■ Passage given
== == ==
Giorgos Manousos

Personal information
- Full name: Georgios Manousos
- Date of birth: 3 December 1987 (age 38)
- Place of birth: Mytilene, Greece
- Height: 1.78 m (5 ft 10 in)
- Positions: Forward; winger;

Team information
- Current team: Diagoras Agia Paraskevi (manager)

Senior career*
- Years: Team / Apps / (Gls)
- 2001–2003: Pallesviakos / 50 / (11)
- 2003–2004: Dafni Mesagrou / 29 / (18)
- 2004–2005: Atromitos Agia Marina / 30 / (7)
- 2005–2008: Aiolikos / 65 / (16)
- 2008–2011: OFI / 37 / (6)
- 2011–2016: AEL Kalloni / 158 / (36)
- 2016–2017: Platanias / 30 / (9)
- 2017–2021: Atromitos / 97 / (32)
- 2021–2023: Lamia / 59 / (9)
- 2023–2024: Aiolikos / 12 / (2)
- 2024–2025: Aetos Loutra

Managerial career
- 2024–2025: Aetos Loutra (player-coach)
== == ==
■ Directive 1
Answer these from the Giorgos Manousos profile above, one per line:
(a) Where was he born?
(b) Which club did he play for from 2016 to 2017?
(c) Which team does the profile list as his current team?
== == ==
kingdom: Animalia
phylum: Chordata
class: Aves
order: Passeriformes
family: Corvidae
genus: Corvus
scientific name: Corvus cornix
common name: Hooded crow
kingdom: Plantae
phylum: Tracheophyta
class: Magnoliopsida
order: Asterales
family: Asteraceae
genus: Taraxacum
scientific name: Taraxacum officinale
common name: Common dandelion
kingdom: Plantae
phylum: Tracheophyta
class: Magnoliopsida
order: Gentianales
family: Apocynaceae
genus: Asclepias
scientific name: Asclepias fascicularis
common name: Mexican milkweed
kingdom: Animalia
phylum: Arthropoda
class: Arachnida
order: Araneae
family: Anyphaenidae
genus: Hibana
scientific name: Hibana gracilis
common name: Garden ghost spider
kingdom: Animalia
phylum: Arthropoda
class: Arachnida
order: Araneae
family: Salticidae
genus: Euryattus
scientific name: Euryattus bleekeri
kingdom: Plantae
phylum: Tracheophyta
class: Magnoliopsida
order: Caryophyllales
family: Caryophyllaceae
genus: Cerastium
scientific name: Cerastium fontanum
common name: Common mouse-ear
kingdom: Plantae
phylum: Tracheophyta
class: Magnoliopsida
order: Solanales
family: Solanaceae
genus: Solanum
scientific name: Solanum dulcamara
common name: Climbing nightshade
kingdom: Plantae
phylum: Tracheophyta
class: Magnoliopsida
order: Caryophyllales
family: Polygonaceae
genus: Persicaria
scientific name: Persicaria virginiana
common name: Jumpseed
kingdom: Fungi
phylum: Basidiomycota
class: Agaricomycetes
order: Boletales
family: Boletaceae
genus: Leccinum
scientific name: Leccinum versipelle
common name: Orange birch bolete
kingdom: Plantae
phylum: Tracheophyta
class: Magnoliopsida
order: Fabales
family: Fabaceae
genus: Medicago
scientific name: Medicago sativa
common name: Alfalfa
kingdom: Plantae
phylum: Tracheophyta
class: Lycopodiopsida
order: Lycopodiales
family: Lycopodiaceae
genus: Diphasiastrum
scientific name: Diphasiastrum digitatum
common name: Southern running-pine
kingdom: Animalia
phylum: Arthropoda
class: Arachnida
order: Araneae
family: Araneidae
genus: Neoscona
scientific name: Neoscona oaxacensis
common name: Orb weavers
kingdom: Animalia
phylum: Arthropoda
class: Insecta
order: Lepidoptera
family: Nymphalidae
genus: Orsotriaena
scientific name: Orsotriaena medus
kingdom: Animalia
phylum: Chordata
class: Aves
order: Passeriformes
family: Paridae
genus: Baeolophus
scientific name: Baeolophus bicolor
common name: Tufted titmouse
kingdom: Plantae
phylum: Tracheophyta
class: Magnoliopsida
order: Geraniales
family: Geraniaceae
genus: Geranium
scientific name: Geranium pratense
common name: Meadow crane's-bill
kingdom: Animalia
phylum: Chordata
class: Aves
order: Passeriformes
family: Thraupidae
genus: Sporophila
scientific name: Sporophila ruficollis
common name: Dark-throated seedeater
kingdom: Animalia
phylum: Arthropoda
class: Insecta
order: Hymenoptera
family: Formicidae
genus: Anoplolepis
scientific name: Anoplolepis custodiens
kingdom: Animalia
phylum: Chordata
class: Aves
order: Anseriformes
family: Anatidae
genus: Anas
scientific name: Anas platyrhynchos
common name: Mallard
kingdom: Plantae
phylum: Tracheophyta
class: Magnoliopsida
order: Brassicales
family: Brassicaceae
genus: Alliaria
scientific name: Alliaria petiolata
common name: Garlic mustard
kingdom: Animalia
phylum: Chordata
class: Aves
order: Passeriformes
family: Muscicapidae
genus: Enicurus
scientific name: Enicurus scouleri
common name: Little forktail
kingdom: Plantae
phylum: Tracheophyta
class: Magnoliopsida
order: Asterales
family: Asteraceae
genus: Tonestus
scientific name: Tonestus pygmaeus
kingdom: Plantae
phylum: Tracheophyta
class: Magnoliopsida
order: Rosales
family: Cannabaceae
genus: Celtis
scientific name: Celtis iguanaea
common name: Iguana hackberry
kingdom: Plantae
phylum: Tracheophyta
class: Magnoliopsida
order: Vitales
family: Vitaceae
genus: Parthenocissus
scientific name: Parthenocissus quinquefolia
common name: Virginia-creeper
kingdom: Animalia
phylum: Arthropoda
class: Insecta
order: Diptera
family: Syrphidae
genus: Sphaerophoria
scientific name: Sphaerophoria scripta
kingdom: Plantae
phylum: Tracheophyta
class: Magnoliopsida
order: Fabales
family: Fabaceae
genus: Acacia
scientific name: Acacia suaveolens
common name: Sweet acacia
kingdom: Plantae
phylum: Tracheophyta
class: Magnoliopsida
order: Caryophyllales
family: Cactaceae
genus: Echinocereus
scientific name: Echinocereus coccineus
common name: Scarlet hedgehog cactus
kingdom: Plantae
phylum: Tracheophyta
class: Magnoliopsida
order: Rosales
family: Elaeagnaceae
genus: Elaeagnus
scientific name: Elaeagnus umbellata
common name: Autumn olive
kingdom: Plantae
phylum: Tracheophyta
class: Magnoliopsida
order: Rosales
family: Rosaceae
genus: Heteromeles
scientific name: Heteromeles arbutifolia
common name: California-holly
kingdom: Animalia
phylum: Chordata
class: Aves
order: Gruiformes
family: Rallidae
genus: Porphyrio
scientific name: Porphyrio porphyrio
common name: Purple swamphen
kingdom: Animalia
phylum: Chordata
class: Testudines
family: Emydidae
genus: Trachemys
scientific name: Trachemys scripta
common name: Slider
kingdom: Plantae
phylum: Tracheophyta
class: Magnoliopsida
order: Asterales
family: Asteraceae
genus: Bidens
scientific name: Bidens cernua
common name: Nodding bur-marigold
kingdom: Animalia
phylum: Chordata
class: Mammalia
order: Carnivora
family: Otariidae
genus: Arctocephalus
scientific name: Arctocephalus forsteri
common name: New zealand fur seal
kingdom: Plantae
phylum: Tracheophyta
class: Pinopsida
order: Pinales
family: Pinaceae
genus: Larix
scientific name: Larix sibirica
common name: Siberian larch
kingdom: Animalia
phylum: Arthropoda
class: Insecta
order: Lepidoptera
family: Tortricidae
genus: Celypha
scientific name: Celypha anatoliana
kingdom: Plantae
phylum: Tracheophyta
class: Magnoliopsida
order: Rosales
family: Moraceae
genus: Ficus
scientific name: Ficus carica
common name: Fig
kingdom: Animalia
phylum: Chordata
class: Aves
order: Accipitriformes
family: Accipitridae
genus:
== == ==
■ Directive 2
Print the lines of the records verbatim, beginning with their first line and ending after the line that contains "kingdom: Fungi".

■ Answer 1
(a) Mytilene, Greece
(b) Platanias
(c) Diagoras Agia Paraskevi

■ Answer 2
kingdom: Animalia
phylum: Chordata
class: Aves
order: Passeriformes
family: Corvidae
genus: Corvus
scientific name: Corvus cornix
common name: Hooded crow
kingdom: Plantae
phylum: Tracheophyta
class: Magnoliopsida
order: Asterales
family: Asteraceae
genus: Taraxacum
scientific name: Taraxacum officinale
common name: Common dandelion
kingdom: Plantae
phylum: Tracheophyta
class: Magnoliopsida
order: Gentianales
family: Apocynaceae
genus: Asclepias
scientific name: Asclepias fascicularis
common name: Mexican milkweed
kingdom: Animalia
phylum: Arthropoda
class: Arachnida
order: Araneae
family: Anyphaenidae
genus: Hibana
scientific name: Hibana gracilis
common name: Garden ghost spider
kingdom: Animalia
phylum: Arthropoda
class: Arachnida
order: Araneae
family: Salticidae
genus: Euryattus
scientific name: Euryattus bleekeri
kingdom: Plantae
phylum: Tracheophyta
class: Magnoliopsida
order: Caryophyllales
family: Caryophyllaceae
genus: Cerastium
scientific name: Cerastium fontanum
common name: Common mouse-ear
kingdom: Plantae
phylum: Tracheophyta
class: Magnoliopsida
order: Solanales
family: Solanaceae
genus: Solanum
scientific name: Solanum dulcamara
common name: Climbing nightshade
kingdom: Plantae
phylum: Tracheophyta
class: Magnoliopsida
order: Caryophyllales
family: Polygonaceae
genus: Persicaria
scientific name: Persicaria virginiana
common name: Jumpseed
kingdom: Fungi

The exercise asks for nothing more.